_Problem to work on:_
Output only the lines below from the one containing "#fcfdfd; stroke-width: 10" to the one containing "M0,635L49,649L0,728Z", exactly as written, both ends kept.

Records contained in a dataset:
====

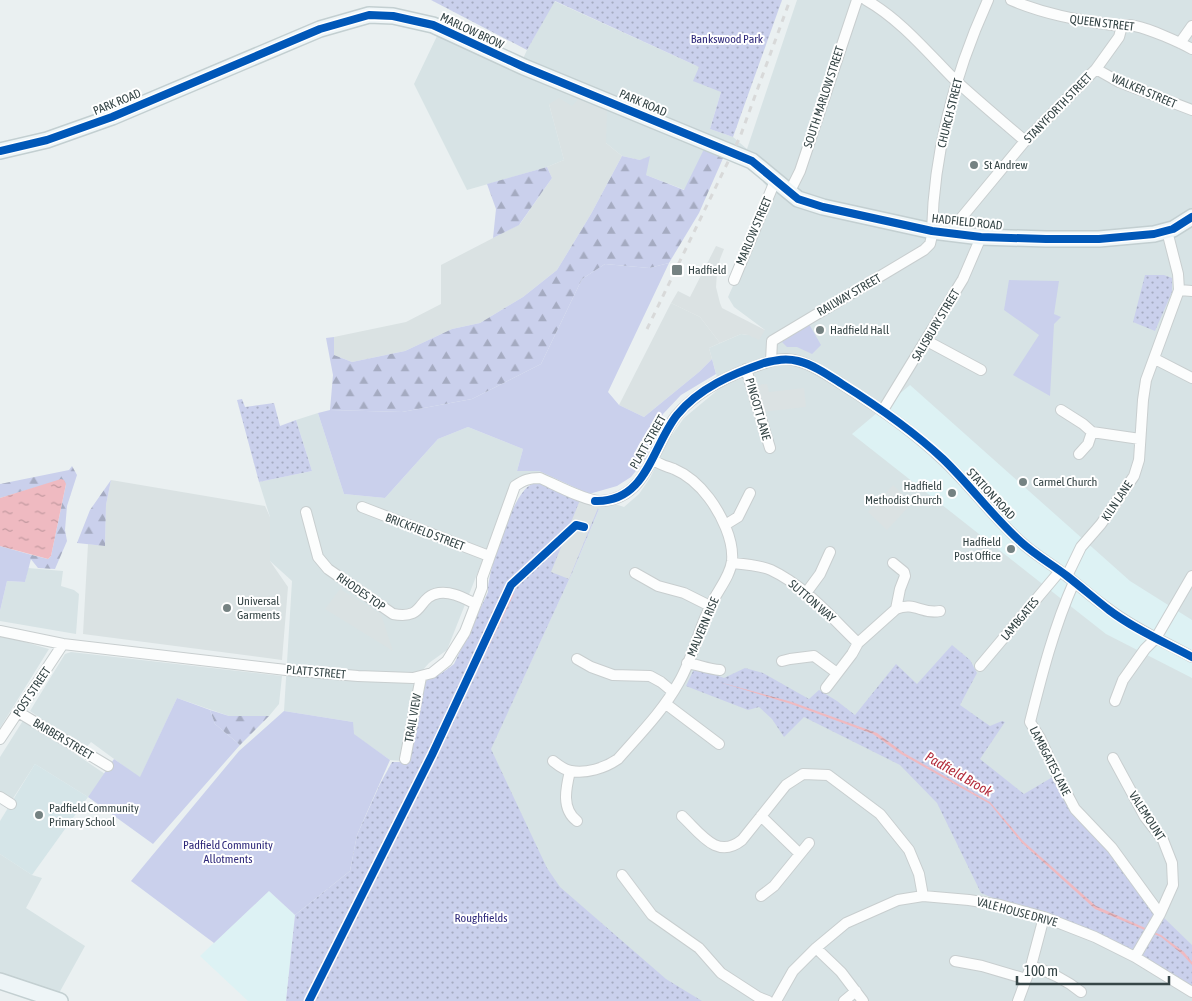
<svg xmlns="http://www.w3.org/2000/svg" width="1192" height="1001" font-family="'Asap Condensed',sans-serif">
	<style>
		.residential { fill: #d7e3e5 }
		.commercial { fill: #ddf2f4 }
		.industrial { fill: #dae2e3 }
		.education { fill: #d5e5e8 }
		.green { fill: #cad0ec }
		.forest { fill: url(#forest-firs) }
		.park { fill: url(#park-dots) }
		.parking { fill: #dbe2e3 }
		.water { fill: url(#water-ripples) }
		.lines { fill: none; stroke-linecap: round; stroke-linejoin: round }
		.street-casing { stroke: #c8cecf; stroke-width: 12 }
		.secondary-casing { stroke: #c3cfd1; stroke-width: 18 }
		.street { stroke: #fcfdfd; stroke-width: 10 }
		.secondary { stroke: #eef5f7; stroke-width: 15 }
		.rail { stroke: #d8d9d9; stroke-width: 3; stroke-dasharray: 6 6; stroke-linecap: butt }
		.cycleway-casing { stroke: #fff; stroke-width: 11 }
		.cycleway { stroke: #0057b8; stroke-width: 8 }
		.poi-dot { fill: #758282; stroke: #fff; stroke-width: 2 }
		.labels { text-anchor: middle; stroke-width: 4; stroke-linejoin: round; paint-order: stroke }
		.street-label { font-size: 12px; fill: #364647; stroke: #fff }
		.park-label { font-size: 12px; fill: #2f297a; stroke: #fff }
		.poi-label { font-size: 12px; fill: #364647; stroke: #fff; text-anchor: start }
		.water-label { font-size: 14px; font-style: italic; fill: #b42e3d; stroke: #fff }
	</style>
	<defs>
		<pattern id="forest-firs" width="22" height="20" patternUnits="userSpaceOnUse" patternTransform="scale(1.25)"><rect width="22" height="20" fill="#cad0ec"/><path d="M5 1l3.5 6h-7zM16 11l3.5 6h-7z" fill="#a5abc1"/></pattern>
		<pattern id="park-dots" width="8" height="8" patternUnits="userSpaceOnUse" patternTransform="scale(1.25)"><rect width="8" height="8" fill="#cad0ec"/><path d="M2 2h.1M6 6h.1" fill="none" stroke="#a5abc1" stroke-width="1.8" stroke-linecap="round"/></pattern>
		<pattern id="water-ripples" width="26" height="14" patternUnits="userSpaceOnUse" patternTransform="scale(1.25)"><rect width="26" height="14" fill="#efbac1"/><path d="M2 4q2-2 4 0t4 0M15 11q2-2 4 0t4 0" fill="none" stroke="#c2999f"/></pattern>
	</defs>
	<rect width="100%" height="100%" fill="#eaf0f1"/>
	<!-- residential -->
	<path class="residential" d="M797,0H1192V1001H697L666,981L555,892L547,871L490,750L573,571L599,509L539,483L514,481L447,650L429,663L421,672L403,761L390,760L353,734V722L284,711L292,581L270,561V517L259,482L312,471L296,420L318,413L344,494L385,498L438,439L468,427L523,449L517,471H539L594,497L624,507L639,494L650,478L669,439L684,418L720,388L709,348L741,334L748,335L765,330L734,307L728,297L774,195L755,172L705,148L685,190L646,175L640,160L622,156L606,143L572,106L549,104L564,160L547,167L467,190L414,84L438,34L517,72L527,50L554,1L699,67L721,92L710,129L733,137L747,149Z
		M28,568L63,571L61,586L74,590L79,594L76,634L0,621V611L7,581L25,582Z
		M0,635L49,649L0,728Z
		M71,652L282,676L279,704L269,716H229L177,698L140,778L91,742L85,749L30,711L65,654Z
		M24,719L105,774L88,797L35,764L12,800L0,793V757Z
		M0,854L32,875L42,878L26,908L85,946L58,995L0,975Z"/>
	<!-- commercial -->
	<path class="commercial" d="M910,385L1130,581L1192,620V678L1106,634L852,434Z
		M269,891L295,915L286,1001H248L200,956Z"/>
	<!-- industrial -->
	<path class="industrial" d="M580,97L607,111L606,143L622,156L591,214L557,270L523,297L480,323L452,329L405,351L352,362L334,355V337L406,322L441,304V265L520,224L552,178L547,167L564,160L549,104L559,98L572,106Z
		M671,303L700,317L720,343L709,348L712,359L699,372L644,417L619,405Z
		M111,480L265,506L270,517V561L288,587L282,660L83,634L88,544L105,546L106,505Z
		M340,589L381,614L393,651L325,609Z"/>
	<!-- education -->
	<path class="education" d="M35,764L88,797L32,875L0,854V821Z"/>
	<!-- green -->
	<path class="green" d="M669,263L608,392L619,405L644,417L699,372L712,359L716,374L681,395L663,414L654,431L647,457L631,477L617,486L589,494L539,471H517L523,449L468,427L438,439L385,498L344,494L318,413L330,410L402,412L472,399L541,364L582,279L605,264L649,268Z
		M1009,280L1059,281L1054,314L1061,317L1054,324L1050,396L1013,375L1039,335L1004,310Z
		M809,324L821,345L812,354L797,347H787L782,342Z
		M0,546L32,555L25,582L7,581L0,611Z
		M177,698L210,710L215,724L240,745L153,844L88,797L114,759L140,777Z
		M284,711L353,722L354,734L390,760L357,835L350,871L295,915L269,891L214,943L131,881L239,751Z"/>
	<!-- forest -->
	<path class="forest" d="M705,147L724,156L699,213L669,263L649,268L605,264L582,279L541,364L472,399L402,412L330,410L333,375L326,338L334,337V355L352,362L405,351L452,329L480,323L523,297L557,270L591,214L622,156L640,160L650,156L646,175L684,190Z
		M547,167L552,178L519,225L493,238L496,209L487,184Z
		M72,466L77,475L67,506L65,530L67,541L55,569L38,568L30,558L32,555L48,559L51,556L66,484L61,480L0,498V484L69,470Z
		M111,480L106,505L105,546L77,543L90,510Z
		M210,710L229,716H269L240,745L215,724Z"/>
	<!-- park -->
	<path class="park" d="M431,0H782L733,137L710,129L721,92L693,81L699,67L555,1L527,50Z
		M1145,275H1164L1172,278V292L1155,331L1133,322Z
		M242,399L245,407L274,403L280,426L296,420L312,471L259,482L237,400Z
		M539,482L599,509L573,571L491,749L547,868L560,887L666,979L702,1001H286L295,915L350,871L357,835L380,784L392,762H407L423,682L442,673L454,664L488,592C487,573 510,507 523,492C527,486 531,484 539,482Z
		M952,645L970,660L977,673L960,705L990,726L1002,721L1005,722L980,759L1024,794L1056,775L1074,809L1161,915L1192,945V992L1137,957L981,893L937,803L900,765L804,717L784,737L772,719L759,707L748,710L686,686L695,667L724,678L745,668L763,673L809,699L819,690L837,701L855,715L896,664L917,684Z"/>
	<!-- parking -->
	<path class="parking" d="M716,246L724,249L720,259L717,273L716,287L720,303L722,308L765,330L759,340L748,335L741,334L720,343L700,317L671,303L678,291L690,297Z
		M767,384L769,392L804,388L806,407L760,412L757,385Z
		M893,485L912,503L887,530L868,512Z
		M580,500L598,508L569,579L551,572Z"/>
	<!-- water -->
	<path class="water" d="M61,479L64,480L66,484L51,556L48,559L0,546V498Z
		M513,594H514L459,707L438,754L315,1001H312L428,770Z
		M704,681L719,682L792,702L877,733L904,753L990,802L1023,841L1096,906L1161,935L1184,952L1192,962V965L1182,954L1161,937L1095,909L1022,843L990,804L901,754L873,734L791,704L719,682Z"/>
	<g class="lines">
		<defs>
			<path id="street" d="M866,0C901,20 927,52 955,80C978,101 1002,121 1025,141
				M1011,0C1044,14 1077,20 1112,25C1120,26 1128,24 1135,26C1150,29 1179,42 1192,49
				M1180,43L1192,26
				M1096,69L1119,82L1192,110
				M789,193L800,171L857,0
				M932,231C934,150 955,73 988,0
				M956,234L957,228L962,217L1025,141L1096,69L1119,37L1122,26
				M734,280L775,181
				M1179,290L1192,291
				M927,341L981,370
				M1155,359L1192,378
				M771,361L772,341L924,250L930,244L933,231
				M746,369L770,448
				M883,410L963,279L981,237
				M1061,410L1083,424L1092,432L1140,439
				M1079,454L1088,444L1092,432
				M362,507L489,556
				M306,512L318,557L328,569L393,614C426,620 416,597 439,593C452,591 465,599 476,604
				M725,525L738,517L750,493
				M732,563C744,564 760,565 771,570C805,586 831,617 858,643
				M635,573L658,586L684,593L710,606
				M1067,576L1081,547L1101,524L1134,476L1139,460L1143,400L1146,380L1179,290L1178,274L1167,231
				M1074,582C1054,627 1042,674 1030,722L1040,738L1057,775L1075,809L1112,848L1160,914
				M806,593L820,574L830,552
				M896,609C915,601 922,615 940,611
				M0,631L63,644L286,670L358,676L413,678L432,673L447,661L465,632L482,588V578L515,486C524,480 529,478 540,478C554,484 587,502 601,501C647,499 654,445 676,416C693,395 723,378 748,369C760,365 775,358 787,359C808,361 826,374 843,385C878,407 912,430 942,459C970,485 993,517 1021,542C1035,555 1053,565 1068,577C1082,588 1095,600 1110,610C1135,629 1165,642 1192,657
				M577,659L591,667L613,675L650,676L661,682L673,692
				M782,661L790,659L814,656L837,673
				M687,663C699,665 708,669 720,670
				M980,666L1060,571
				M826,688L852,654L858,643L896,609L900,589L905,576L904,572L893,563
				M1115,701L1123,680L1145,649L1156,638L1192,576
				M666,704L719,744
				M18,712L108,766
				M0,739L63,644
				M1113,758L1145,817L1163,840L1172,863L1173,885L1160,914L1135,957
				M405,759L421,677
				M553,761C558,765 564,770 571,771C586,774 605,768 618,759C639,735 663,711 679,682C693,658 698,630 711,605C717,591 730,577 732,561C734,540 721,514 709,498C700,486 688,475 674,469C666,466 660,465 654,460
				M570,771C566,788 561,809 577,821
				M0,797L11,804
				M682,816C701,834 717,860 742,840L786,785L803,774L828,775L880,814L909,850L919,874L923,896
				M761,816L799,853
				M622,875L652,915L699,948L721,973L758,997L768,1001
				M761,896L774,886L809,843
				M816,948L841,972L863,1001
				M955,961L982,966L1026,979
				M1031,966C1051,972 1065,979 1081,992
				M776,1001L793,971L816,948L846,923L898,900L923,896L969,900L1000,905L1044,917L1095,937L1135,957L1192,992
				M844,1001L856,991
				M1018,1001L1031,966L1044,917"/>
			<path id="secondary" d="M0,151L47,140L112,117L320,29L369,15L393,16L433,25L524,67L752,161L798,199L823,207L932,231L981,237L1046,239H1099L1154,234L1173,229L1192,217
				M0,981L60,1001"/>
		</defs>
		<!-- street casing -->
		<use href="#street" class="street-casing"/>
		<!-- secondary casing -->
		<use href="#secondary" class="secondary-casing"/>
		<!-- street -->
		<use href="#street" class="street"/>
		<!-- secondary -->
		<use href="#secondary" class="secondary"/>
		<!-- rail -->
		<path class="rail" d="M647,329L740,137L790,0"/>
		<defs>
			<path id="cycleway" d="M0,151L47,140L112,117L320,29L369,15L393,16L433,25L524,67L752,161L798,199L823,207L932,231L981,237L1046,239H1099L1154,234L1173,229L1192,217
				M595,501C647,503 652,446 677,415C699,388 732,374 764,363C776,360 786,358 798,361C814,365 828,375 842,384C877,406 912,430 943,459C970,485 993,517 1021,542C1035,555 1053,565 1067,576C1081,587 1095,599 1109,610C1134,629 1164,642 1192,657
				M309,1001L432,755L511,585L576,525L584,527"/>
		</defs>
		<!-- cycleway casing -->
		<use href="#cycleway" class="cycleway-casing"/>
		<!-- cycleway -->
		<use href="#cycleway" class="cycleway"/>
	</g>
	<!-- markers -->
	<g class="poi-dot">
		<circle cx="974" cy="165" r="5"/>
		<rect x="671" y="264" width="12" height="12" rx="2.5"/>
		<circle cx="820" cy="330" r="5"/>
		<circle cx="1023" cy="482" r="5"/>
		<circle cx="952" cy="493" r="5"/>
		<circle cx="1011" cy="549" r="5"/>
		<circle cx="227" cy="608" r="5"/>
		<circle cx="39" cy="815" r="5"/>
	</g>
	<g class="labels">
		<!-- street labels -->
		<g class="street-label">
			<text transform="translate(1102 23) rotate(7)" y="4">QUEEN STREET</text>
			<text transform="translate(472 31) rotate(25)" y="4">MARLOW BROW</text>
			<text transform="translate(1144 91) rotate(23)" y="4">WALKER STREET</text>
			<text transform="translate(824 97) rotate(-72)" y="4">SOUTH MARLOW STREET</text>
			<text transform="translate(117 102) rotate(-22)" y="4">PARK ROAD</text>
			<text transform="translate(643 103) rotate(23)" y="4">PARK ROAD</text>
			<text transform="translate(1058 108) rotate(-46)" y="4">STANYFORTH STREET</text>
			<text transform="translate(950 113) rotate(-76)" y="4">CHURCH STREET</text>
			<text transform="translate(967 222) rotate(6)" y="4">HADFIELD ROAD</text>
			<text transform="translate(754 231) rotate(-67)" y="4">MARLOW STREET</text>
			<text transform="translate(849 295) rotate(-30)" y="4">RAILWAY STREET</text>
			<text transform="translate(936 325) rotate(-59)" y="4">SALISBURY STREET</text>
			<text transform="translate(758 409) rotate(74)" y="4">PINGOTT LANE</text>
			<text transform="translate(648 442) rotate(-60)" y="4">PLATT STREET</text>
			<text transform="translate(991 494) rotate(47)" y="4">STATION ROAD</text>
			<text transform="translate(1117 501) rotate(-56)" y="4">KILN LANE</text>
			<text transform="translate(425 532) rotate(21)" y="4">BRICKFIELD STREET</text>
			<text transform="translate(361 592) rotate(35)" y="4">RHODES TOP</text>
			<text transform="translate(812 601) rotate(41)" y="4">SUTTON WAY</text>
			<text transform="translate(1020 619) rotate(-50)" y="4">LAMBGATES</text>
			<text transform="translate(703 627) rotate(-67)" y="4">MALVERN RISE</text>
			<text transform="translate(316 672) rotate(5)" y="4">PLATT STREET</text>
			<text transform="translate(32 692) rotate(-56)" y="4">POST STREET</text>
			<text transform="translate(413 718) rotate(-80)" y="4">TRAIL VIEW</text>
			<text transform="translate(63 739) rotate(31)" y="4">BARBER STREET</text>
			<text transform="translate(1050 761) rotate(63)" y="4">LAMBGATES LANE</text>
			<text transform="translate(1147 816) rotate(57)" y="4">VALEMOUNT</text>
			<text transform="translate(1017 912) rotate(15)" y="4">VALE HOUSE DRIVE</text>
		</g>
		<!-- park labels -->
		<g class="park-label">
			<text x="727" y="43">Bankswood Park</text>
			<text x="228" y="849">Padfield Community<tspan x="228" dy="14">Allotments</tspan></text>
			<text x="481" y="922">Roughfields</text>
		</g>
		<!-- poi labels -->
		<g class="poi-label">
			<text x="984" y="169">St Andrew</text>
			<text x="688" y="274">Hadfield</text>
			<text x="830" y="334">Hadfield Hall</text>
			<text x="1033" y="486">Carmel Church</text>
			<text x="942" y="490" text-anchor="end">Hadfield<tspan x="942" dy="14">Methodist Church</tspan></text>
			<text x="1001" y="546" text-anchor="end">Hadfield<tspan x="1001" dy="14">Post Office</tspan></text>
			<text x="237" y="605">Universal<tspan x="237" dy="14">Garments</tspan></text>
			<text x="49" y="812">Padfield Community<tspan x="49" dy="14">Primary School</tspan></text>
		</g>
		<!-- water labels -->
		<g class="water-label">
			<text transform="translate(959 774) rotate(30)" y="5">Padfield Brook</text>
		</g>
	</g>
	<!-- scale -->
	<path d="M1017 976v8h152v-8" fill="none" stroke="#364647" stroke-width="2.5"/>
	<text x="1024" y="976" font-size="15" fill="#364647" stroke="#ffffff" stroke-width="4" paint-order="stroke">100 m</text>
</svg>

====

_Output below:_
		.street { stroke: #fcfdfd; stroke-width: 10 }
		.secondary { stroke: #eef5f7; stroke-width: 15 }
		.rail { stroke: #d8d9d9; stroke-width: 3; stroke-dasharray: 6 6; stroke-linecap: butt }
		.cycleway-casing { stroke: #fff; stroke-width: 11 }
		.cycleway { stroke: #0057b8; stroke-width: 8 }
		.poi-dot { fill: #758282; stroke: #fff; stroke-width: 2 }
		.labels { text-anchor: middle; stroke-width: 4; stroke-linejoin: round; paint-order: stroke }
		.street-label { font-size: 12px; fill: #364647; stroke: #fff }
		.park-label { font-size: 12px; fill: #2f297a; stroke: #fff }
		.poi-label { font-size: 12px; fill: #364647; stroke: #fff; text-anchor: start }
		.water-label { font-size: 14px; font-style: italic; fill: #b42e3d; stroke: #fff }
	</style>
	<defs>
		<pattern id="forest-firs" width="22" height="20" patternUnits="userSpaceOnUse" patternTransform="scale(1.25)"><rect width="22" height="20" fill="#cad0ec"/><path d="M5 1l3.5 6h-7zM16 11l3.5 6h-7z" fill="#a5abc1"/></pattern>
		<pattern id="park-dots" width="8" height="8" patternUnits="userSpaceOnUse" patternTransform="scale(1.25)"><rect width="8" height="8" fill="#cad0ec"/><path d="M2 2h.1M6 6h.1" fill="none" stroke="#a5abc1" stroke-width="1.8" stroke-linecap="round"/></pattern>
		<pattern id="water-ripples" width="26" height="14" patternUnits="userSpaceOnUse" patternTransform="scale(1.25)"><rect width="26" height="14" fill="#efbac1"/><path d="M2 4q2-2 4 0t4 0M15 11q2-2 4 0t4 0" fill="none" stroke="#c2999f"/></pattern>
	</defs>
	<rect width="100%" height="100%" fill="#eaf0f1"/>
	<!-- residential -->
	<path class="residential" d="M797,0H1192V1001H697L666,981L555,892L547,871L490,750L573,571L599,509L539,483L514,481L447,650L429,663L421,672L403,761L390,760L353,734V722L284,711L292,581L270,561V517L259,482L312,471L296,420L318,413L344,494L385,498L438,439L468,427L523,449L517,471H539L594,497L624,507L639,494L650,478L669,439L684,418L720,388L709,348L741,334L748,335L765,330L734,307L728,297L774,195L755,172L705,148L685,190L646,175L640,160L622,156L606,143L572,106L549,104L564,160L547,167L467,190L414,84L438,34L517,72L527,50L554,1L699,67L721,92L710,129L733,137L747,149Z
		M28,568L63,571L61,586L74,590L79,594L76,634L0,621V611L7,581L25,582Z
		M0,635L49,649L0,728Z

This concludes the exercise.